=== Section Start ===

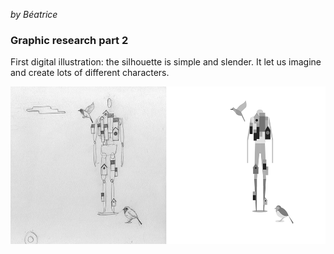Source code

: _by Béatrice_

### Graphic research part 2

First digital illustration: the silhouette is simple and slender. It let us imagine and create lots of different characters.

![image](../project_images/sketches_2/sketch_1.png)
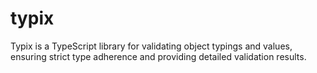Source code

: # typix
Typix is a TypeScript library for validating object typings and values, ensuring strict type adherence and providing detailed validation results.
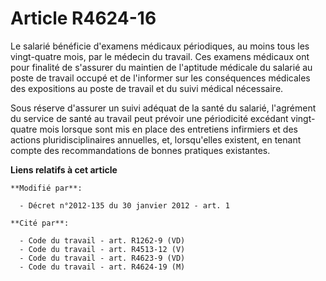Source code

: # Article R4624-16

Le salarié bénéficie d'examens médicaux périodiques, au moins tous les vingt-quatre mois, par le médecin du travail. Ces
examens médicaux ont pour finalité de s'assurer du maintien de l'aptitude médicale du salarié au poste de travail occupé et
de l'informer sur les conséquences médicales des expositions au poste de travail et du suivi médical nécessaire. 

Sous réserve d'assurer un suivi adéquat de la santé du salarié, l'agrément du service de santé au travail peut prévoir une
périodicité excédant vingt-quatre mois lorsque sont mis en place des entretiens infirmiers et des actions pluridisciplinaires
annuelles, et, lorsqu'elles existent, en tenant compte des recommandations de bonnes pratiques existantes.

**Liens relatifs à cet article**

	**Modifié par**:

	  - Décret n°2012-135 du 30 janvier 2012 - art. 1

	**Cité par**:

	  - Code du travail - art. R1262-9 (VD)
	  - Code du travail - art. R4513-12 (V)
	  - Code du travail - art. R4623-9 (VD)
	  - Code du travail - art. R4624-19 (M)
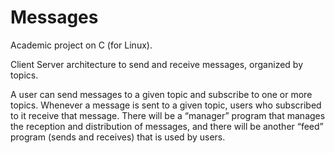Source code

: # Messages
Academic project on C (for Linux).

Client Server architecture to send and receive messages, organized by topics. 

A user can send messages to a given topic and subscribe to one or more topics. Whenever a message is sent to
a given topic, users who subscribed to it receive that message. There will be a “manager” program that
manages the reception and distribution of messages, and there will be another “feed” program (sends and receives) that is used by
users.
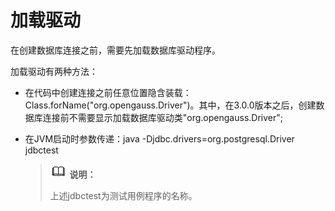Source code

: # 加载驱动<a name="ZH-CN_TOPIC_0289900851"></a>

在创建数据库连接之前，需要先加载数据库驱动程序。

加载驱动有两种方法：

-   在代码中创建连接之前任意位置隐含装载：Class.forName\("org.opengauss.Driver"\)。其中，在3.0.0版本之后，创建数据库连接前不需要显示加载数据库驱动类"org.opengauss.Driver";
-   在JVM启动时参数传递：java -Djdbc.drivers=org.postgresql.Driver jdbctest

    >![](public_sys-resources/icon-note.gif) **说明：** 
    >
    >上述jdbctest为测试用例程序的名称。


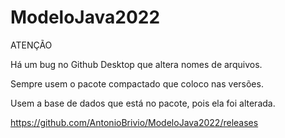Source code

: # ModeloJava2022
ATENÇÃO

Há um bug no Github Desktop que altera nomes de arquivos.

Sempre usem o pacote compactado que coloco nas versões.

Usem a base de dados que está no pacote, pois ela foi alterada.

https://github.com/AntonioBrivio/ModeloJava2022/releases

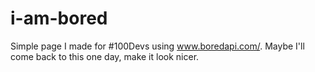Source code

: # i-am-bored

Simple page I made for #100Devs using www.boredapi.com/. Maybe I'll come back to this one day, make it look nicer.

=== Section End ===

▸ Required action: Restate the records word for word, omitting images.

▸ Exercise output:
Source code

: _by Béatrice_

### Graphic research part 2

First digital illustration: the silhouette is simple and slender. It let us imagine and create lots of different characters.

![image](../project_images/sketches_2/sketch_1.png)
Source code

: # typix
Typix is a TypeScript library for validating object typings and values, ensuring strict type adherence and providing detailed validation results.
Source code

: # Article R4624-16

Le salarié bénéficie d'examens médicaux périodiques, au moins tous les vingt-quatre mois, par le médecin du travail. Ces
examens médicaux ont pour finalité de s'assurer du maintien de l'aptitude médicale du salarié au poste de travail occupé et
de l'informer sur les conséquences médicales des expositions au poste de travail et du suivi médical nécessaire. 

Sous réserve d'assurer un suivi adéquat de la santé du salarié, l'agrément du service de santé au travail peut prévoir une
périodicité excédant vingt-quatre mois lorsque sont mis en place des entretiens infirmiers et des actions pluridisciplinaires
annuelles, et, lorsqu'elles existent, en tenant compte des recommandations de bonnes pratiques existantes.

**Liens relatifs à cet article**

	**Modifié par**:

	  - Décret n°2012-135 du 30 janvier 2012 - art. 1

	**Cité par**:

	  - Code du travail - art. R1262-9 (VD)
	  - Code du travail - art. R4513-12 (V)
	  - Code du travail - art. R4623-9 (VD)
	  - Code du travail - art. R4624-19 (M)
Source code

: # Messages
Academic project on C (for Linux).

Client Server architecture to send and receive messages, organized by topics. 

A user can send messages to a given topic and subscribe to one or more topics. Whenever a message is sent to
a given topic, users who subscribed to it receive that message. There will be a “manager” program that
manages the reception and distribution of messages, and there will be another “feed” program (sends and receives) that is used by
users.
Source code

: # 加载驱动<a name="ZH-CN_TOPIC_0289900851"></a>

在创建数据库连接之前，需要先加载数据库驱动程序。

加载驱动有两种方法：

-   在代码中创建连接之前任意位置隐含装载：Class.forName\("org.opengauss.Driver"\)。其中，在3.0.0版本之后，创建数据库连接前不需要显示加载数据库驱动类"org.opengauss.Driver";
-   在JVM启动时参数传递：java -Djdbc.drivers=org.postgresql.Driver jdbctest

    >![](public_sys-resources/icon-note.gif) **说明：** 
    >
    >上述jdbctest为测试用例程序的名称。


Source code

: # ModeloJava2022
ATENÇÃO

Há um bug no Github Desktop que altera nomes de arquivos.

Sempre usem o pacote compactado que coloco nas versões.

Usem a base de dados que está no pacote, pois ela foi alterada.

https://github.com/AntonioBrivio/ModeloJava2022/releases

Source code

: # i-am-bored

Simple page I made for #100Devs using www.boredapi.com/. Maybe I'll come back to this one day, make it look nicer.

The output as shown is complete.